Fated Skates

Fated Skates

By Victoria Schade

Prologue

I was on my hands and knees on the ice again, with the entire world watching.

Get up, get up, get up, get up!

The way the music kept echoing around the auditorium felt like an insult. I was in agony, but the lark in the song was still

joyfully soaring toward the clouds. It struck me how huge the disconnect was between my body and the performance part of my

brain, because in my head I was still dutifully skating my choreography. The sweeping violin meant that I was supposed to

be twisting in midair right now . . . then landing perfectly on one blade . . . into a step sequence . . . preparing for a triple lutz . . .

Get up.

I already had, twice.

I could hear murmurs from the crowd starting, and the vibe in the Olympic auditorium shifting. I was used to feeling embraced

by the collective energy of audiences. Whatever was raining down on me now—disappointment? disbelief? anger?—was keeping me

anchored to the ice.

It’s over, they told me.

Get up, the voice in my head demanded.

Eventually, I did.

I blinked back the tears pooling in my eyes, ignored the flames shooting up my leg, and tried to inhabit the final, floaty

moments of the song. I’d never agreed with my coach that The Lark Ascending sounded wistful. To me, it was a mournful piece of music, and as I stretched my hand over my head on the last note, I might

as well have been waving a white flag of surrender.

There was a pause of pin-drop silence after the music faded, while the audience collectively decided how to respond to their

favorite Olympic hopeful crashing out before their eyes.

It didn’t matter if they gave me thunderous applause or golf claps, I couldn’t hear it. I was sobbing, hiding my face in my

hands as I skated off the ice.

I kept my eyes down and refused to look at the camera poised behind the source of all my pain. Carol stood in the middle of

the rink door, practically blocking me from leaving the ice, because she was about to play her part. To everyone watching,

she was my concerned coach, taking me into her arms and whispering encouragement in my ear.

But what she’d actually said, raising her hand to cover her mouth so no lip-readers could catch it, was, Why the hell did you give up?

The resulting dagger to my chest hurt almost as badly as the pain radiating from my ankle.
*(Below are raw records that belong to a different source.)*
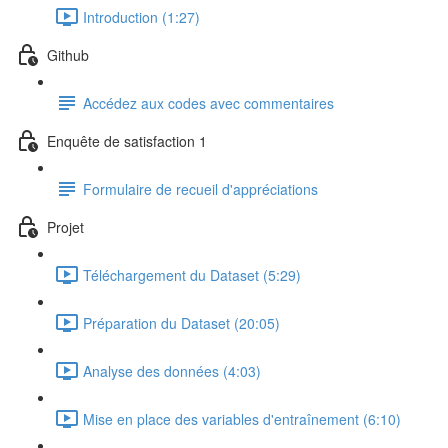
Introduction (1:27)
Github
Accédez aux codes avec commentaires
Enquête de satisfaction 1
Formulaire de recueil d'appréciations
Projet
Téléchargement du Dataset (5:29)
Préparation du Dataset (20:05)
Analyse des données (4:03)
Mise en place des variables d'entraînement (6:10)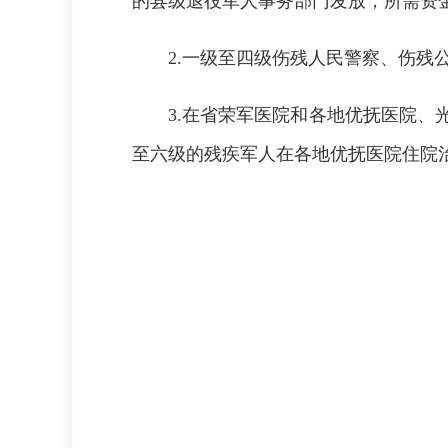
的县级退役军人事务部门发放，所需资
2.一级至四级伤残人民警察、伤残
3.在省荣军医院和各地优抚医院
至六级的残疾军人在各地优抚医院住院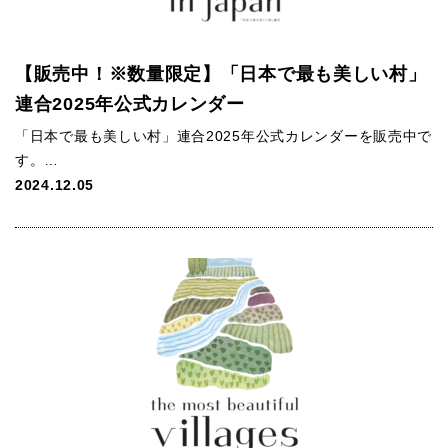
【販売中！※数量限定】「日本で最も美しい村」
連合2025年公式カレンダー
「日本で最も美しい村」連合2025年公式カレンダーを販売中で
す。…
2024.12.05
I pushed past her and had no choice but to move on to Tricia. I was sure this hug looked more convincing, because she’d spent

her life calibrating how she appeared.

Neither embrace comforted me in any way.

I put on my guards and walked to the postperformance waiting area called the kiss and cry with the two of them following behind me.
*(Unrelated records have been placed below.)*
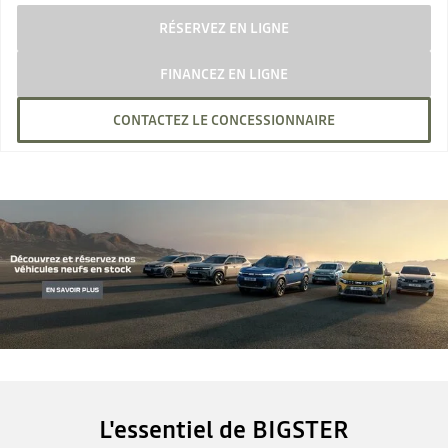
RÉSERVEZ EN LIGNE
FINANCEZ EN LIGNE
CONTACTEZ LE CONCESSIONNAIRE
L'essentiel de BIGSTER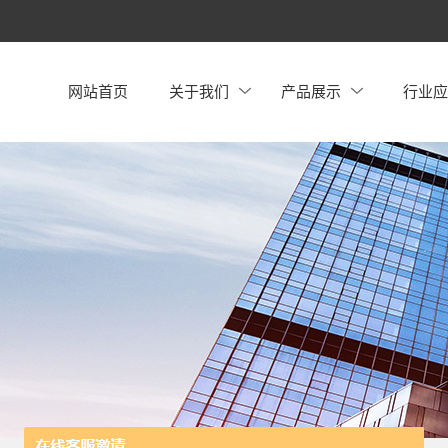
网站首页
关于我们
产品展示
行业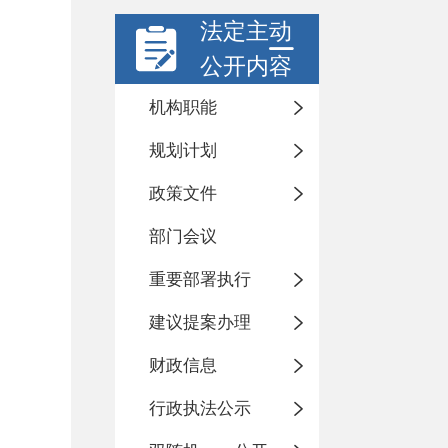
法定主动
公开内容
机构职能
规划计划
政策文件
部门会议
重要部署执行
建议提案办理
财政信息
行政执法公示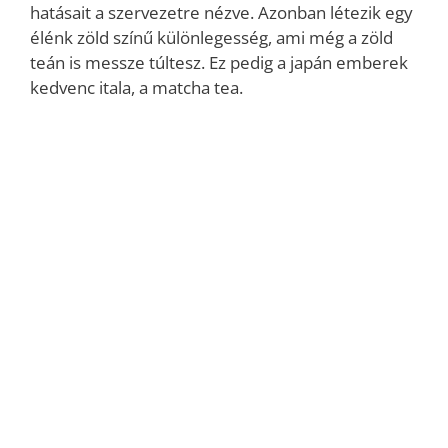
hatásait a szervezetre nézve. Azonban létezik egy
élénk zöld színű különlegesség, ami még a zöld
teán is messze túltesz. Ez pedig a japán emberek
kedvenc itala, a matcha tea.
We sat down and a camera pushed in close, forcing me to find other places to look, like down at my nails and up at the ceiling beams. I tried to force myself to stop crying, because I could already see the headlines beneath the close-ups of me.

Tricia handed me a tissue and motioned that I needed to wipe my face because mascara was running down my cheeks.

For the first time in my life, I didn’t rush to follow her instruction.

I was devastated, and the two women whose opinions had formed the foundation of my skating career couldn’t even muster half-hearted

support for me.

So I decided to let the world see what being broken looked like.

I finally raised my watery eyes and stared directly into the camera.